Lá vem ela com o Mundial

Permitam-me. Apesar de muitos dos amigos e pessoas fixes em geral que conheci em Londres serem espanhóis, há algo de bastante patriótico em celebrar uma derrota da Espanha.



Obrigada Orangina!


O que me faz recordar um episódio WTF que tive cá em casa no outro dia. Estava na cozinha quando o meu colega de casa (inglês) se vira para mim, com a sobrancelha levantada num tom astutamente crítico, qual político prestes a intervir num debate parlamentar, "ah Elsa, queria-te perguntar há algum tempo, como é que em Portugal reagiram à renúncia do rei de Espanha?". Não vi o meu reflexo, mas tenho a certeza que lhe fiz a minha maior bitch face quando lhe respondi com uma arrogante "We don't give a shit!". Ah, estes ingleses cansam-me.

quarta-feira, 11 de junho de 2014

Eu sou como a selecção da Irlanda



Adorei a participação deles no Euro 2012. Quem não se lembra dos fãs a cantar até à exaustão mesmo com a equipa a perder 4-0 contra a Espanha? O melhor momento de toda a competição. Que pena eles não estarem no mundial. Torceria por eles com certeza. Porque eu sou como a Irlanda, não tenho a mais pálida ideia do que estou a fazer, mas ao menos divirto-me!

segunda-feira, 9 de junho de 2014

Só este Vasco Palmeirim, pá!


A Rádio Comercial já tirou a bandeira do cantinho da gaveta.

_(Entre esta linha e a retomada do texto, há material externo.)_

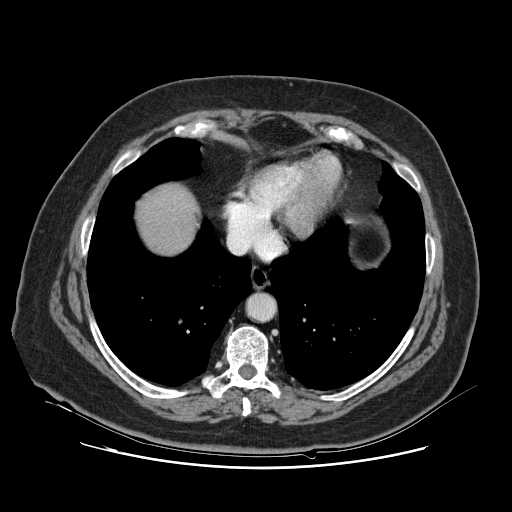
Contrast-enhanced abdominal CT, one axial slice. Position 118 of 132 along the scan axis. Intravenous contrast given. Soft-tissue window (W 400 / L 40 HU). 2.5 mm slice thickness. 512 × 512 image matrix, field of view 391 × 391 mm. From the clinical record (not read from this slice): patient: female, age 52 years at operation; diagnosis: colorectal cancer liver metastases, imaged before liver resection; multiple liver metastases: no; largest metastasis: 7 cm.
Structures marked on this image (manually delineated by an expert):
- liver: box from (x=136, y=187) to (x=195, y=255) px
- planned liver remnant (the part of the liver to remain after resection): (x=137, y=187)–(x=195, y=255)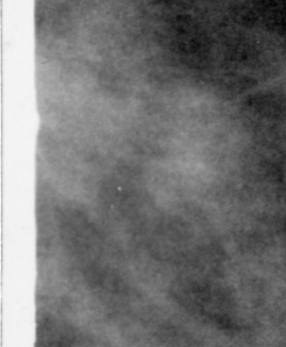
Crop from a digitized film mammogram around one marked abnormality, right breast, CC view.
Mass, shape irregular, margins ill defined; BI-RADS assessment category 4; pathology (as recorded): benign.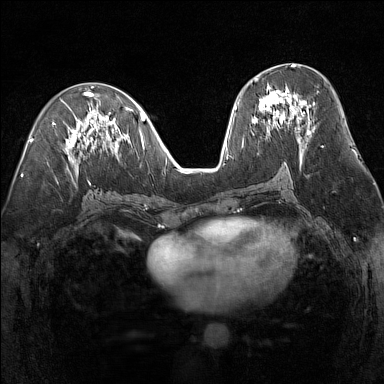
Breast MRI (dynamic contrast-enhanced), one axial slice; position 70 of 160 along the scan axis; dynamic contrast-enhanced series, time point 2 of 7 at this slice position (early post-contrast); 1.5 T; TE 1.8 ms, TR 5 ms; 1 mm slice thickness; 384 × 384 image matrix, field of view 300 × 300 mm. Female patient.
Annotated regions visible in this slice (semi-automatic segmentation, software-assisted and operator-edited):
- enhancing-tissue mask used for the functional tumour volume (all voxels passing the contrast-enhancement thresholds inside the analysis volume; usually the tumour): bounding box (x1, y1, x2, y2) in pixels: (252, 77, 311, 135)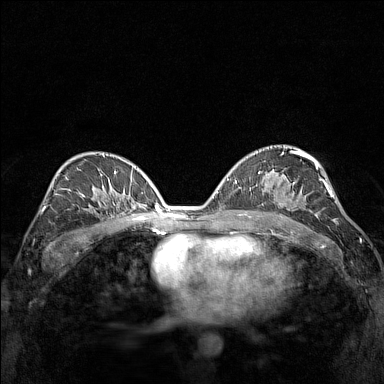
Breast MRI (dynamic contrast-enhanced), one axial slice. Position 86 of 160 along the scan axis. Dynamic contrast-enhanced series, time point 2 of 7 at this slice position (early post-contrast). 1.5 T. TE 1.8 ms, TR 5 ms. 384 × 384 image matrix, field of view 280 × 280 mm. Female patient.
Outlined on this slice (semi-automatically segmented with operator editing):
- enhancing-tissue mask used for the functional tumour volume (all voxels passing the contrast-enhancement thresholds inside the analysis volume; usually the tumour): bounding box <275,196,314,213> (left, top, right, bottom; pixels)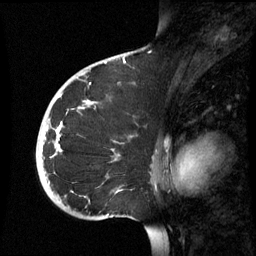
Breast MRI (dynamic contrast-enhanced), one sagittal slice; slice 39 of 60 in the series (ordered by position); dynamic contrast-enhanced series, image 2 of 3 at this slice position (ordered by acquisition); 1.5 T; TE 4.2 ms, TR 8.9 ms; 256 × 256 image matrix, field of view 220 × 220 mm. Female patient, age 35 years. Case-level facts recorded for this patient, not image findings: setting: breast cancer imaged before/during neoadjuvant chemotherapy; receptor status: HR-positive, HER2-negative.
Outlined on this slice (semi-automatic segmentation, software-assisted and operator-edited):
- analysis volume of interest (the breast-tissue region the enhancement analysis was run in; not a lesion): bounding box (x1, y1, x2, y2) in pixels: (36, 74, 156, 221)
- tumour enhancement mask (voxels above the 70 % enhancement threshold inside the analysis volume of interest): (55, 102, 91, 153)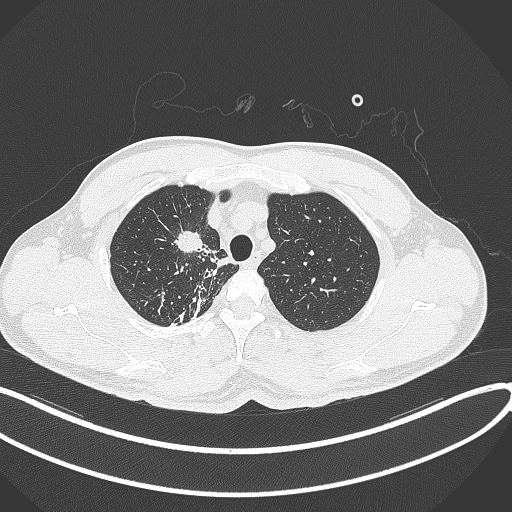
Chest CT, one axial slice; reconstruction kernel B70f; lung window (W 1500 / L -600 HU); 512 × 512 image matrix, field of view 400 × 400 mm. Patient: male, 48 years. Case-level facts recorded for this patient, not image findings: clinical TNM (as recorded): T1c N1 M1.
Annotated regions visible in this slice (bounding box drawn by a radiologist):
- lung tumour (recorded histology: adenocarcinoma): box from (x=169, y=225) to (x=209, y=263) px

Man, we are so deep we should live in a basement

"Chocolate solves my problems. Ice cream makes me happy. Alcohol keeps me sane."

Elsa dixit.


São noites assim

Eu e a minha partner in crime. Jantar sushi no Soho. Fazer uma visitinha ao Off-licence. Caminhar até Charing Cross com uma cidra na mão. Conversar com os sem-abrigo e outras habituais personagens de rua. Ser literalmente "cheirada" por um sem-abrigo. Cantar clássicos da música portuguesa (sim, até incluindo Delfins!) sentadas nas fontes de Trafalgar Square. Ouvir System of a Down e outras bandas da adolescência aos berros no telemóvel. Recusar marijuana de um dealer, "qualité number 1!", dizia ele. Rir sobre tudo e sobre nada. Ir ao Tesco às duas da manhã comprar bolo de chocolate e pimentos (porque me apetecem pimentos assados, posso?). Caminhar pelo Whitehall com os pimentos na mão. Fazer as habituais declarações de amor a Londres na Westminster Bridge. Porque é assim que gostamos dela, deserta, numa madrugada quente de segunda-feira. E caminhar até casa fazendo filosofia urbana.
São noites assim que justificam tudo.

domingo, 8 de junho de 2014

"She's mastering the art"*

Ontem, no final de mais um dia vulgar, igual aos outros dias da semana, dirijo-me ao café para pedir um chiller de baunilha como uma forma de dar início ao meu fim de semana e ao menos fazer algo diferente antes de ir para casa embarcar numa maratona de séries até às quatro da manhã. E o que me acontece? Ao sair do café, escorrego em sopa ou raio que era aquilo no chão e caio de cú perante o olhar incrédulo e estático de toda a gente que lá estava. Para a queda que foi, não me magoei e não me dói nada, só a minha dignidade. Porque ninguém merece cair no chão, num sábado à noite, sóbrio! 




*Diz um amigo meu, relembrando que há poucas semanas fui atropelada por uma bicicleta num passeio à uma da manhã.